Recycling and ecotoxicity of flax/PLA composites: Influence of seawater ageing

Type Article
Date 2023-10
Language English
Author(s) Davies PeterORCID1, Le Gall Maelenn1, Niu Z2, Catarino Ai2, de Witte Y2, 3, Everaert G2, Dhakal H4, Park C H5, Demeyer E6
Affiliation(s) 1 : IFREMER Centre Bretagne, Research and Technological Development Unit, 29280, Plouzané, France
2 : Flanders Marine Institute (VLIZ), Research Division, Jacobsenstraat 1, 8400, Oostende, Belgium
3 : Ghent University, Blue Growth Research Lab, Department of Animal Sciences and Aquatic Ecology, Coupure Links 653, geb. F, 9000, Ghent, Belgium
4 : School of Mechanical and Design Engineering, University of Portsmouth, PO1, 3DJ, UK
5 : Center of Materials and Processes, IMT Nord Europe, Institut Mines Télécom, Université de Lille, 59000, Lille, France
6 : CENTEXBEL – VKC, Etienne Sabbelaan 49, BE 8500, Kortrijk, Belgium
Source Composites Part C: Open Access (2666-6820) (Elsevier BV), 2023-10 , Vol. 12 , P. 100379 (10p.)

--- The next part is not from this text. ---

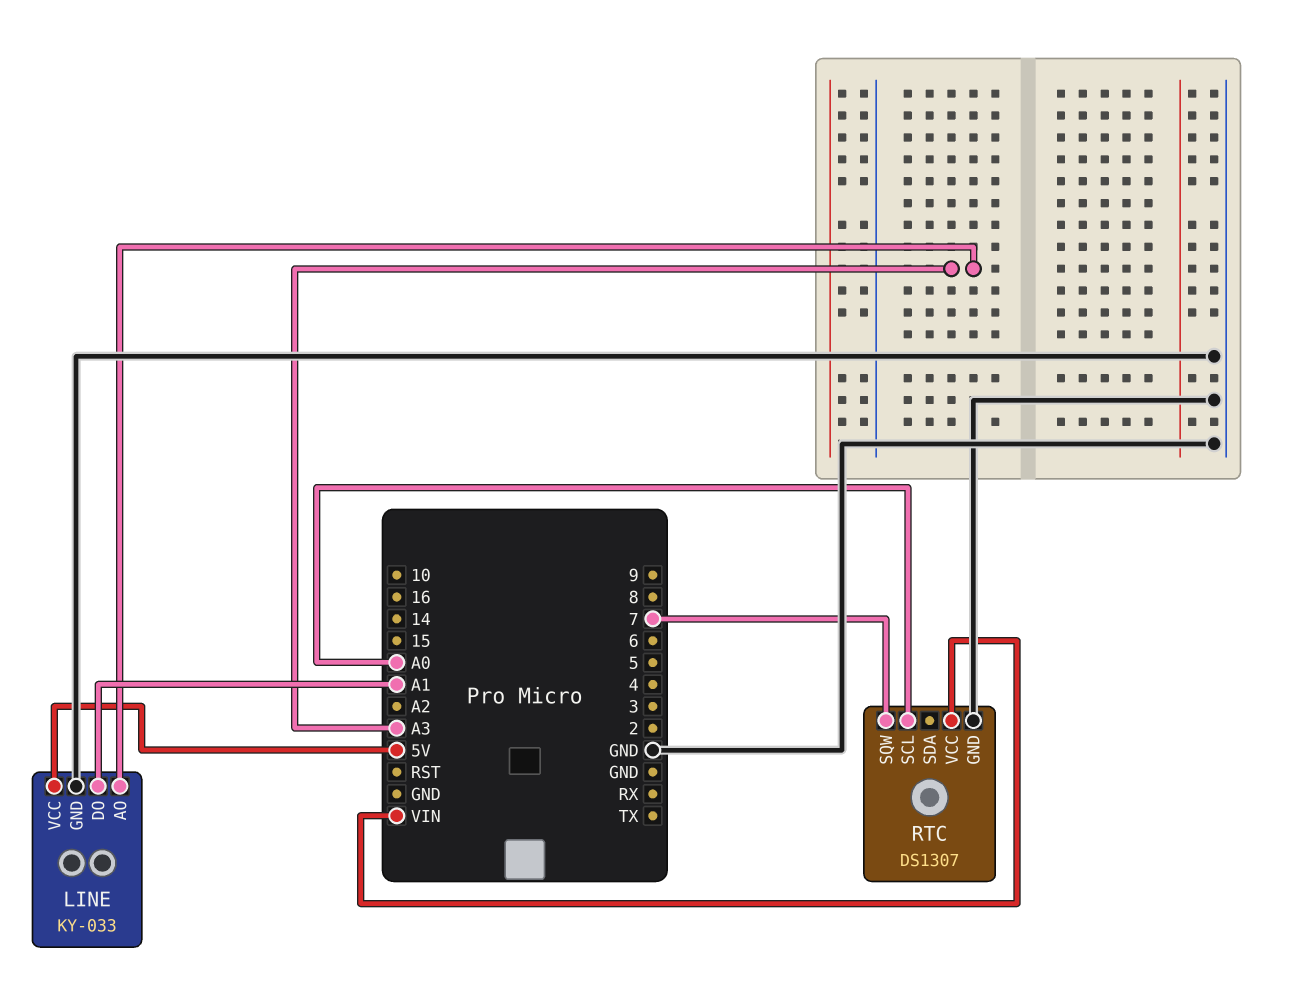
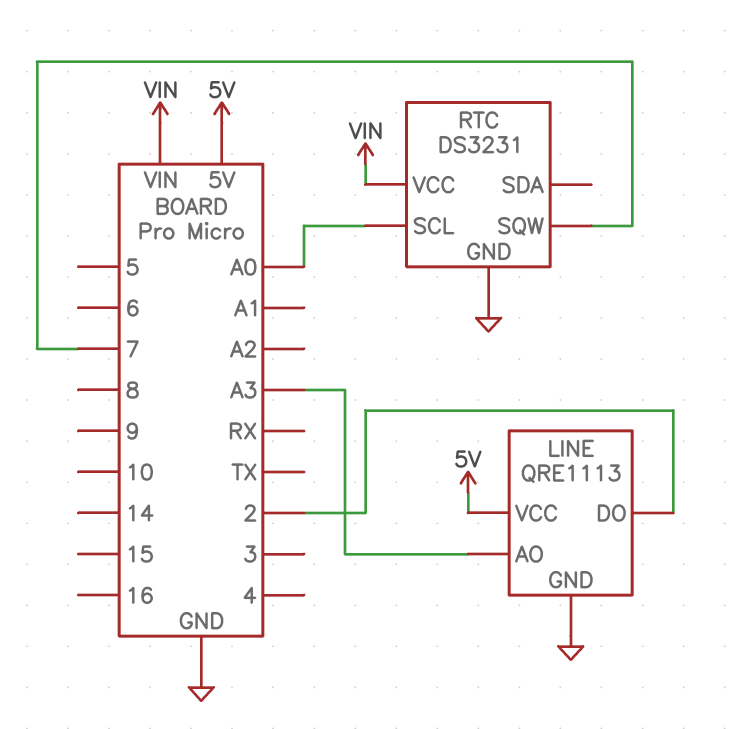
LINE: KY-033 -> QRE1113
LINE pin DO: A1 -> 2
RTC: DS1307 -> DS3231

DOI 10.1016/j.jcomc.2023.100379
WOS© Times Cited 2
Keyword(s) Biosourced, Biocomposites, Recycling, Mechanical properties, Seawater weathering, Leachates ecotoxicity
Abstract

Poly(lactic acid) is finding increasing applications as it is a bio-sourced compostable thermoplastic. Its properties can be improved by adding flax fibres, which are also compostable. The possibility to recycle the composite after service is attractive because it reduces waste in landfills, is a cost-effective measure to reduce the need for raw materials and extends the life span of composites. However, few reports are available to verify how recycling affects properties of flax-PLA composites. In addition, if these recycled materials are to be used in marine applications, it is important to investigate whether they will be adversely affected by seawater compared to virgin materials, as well as to investigate the toxicity of these materials for marine organisms. The goal of this work was to address these three points, i.e., to assess whether recycling and posterior environmental weathering (seawater exposure) changes the flax-PLA composite properties, and to assess these materials’ toxicity for biota (a benthic copepod species, Nitokra spinipes). First, our results indicate that recycling up to four times hardly affects the composite properties. However, immersion in seawater at 40°C for up to nine months reduces tensile strength of both virgin and recycled composite by up to 60%. Finally, the ecotoxicity evaluation indicated that neither leachates from PLA nor from Flax-PLA induce immobilization of N. spinipes, nor were any immobilization effects induced by leachates resulting from materials aged for two months in seawater. These results will contribute to assessing the sustainability of future bio-based polymer applications.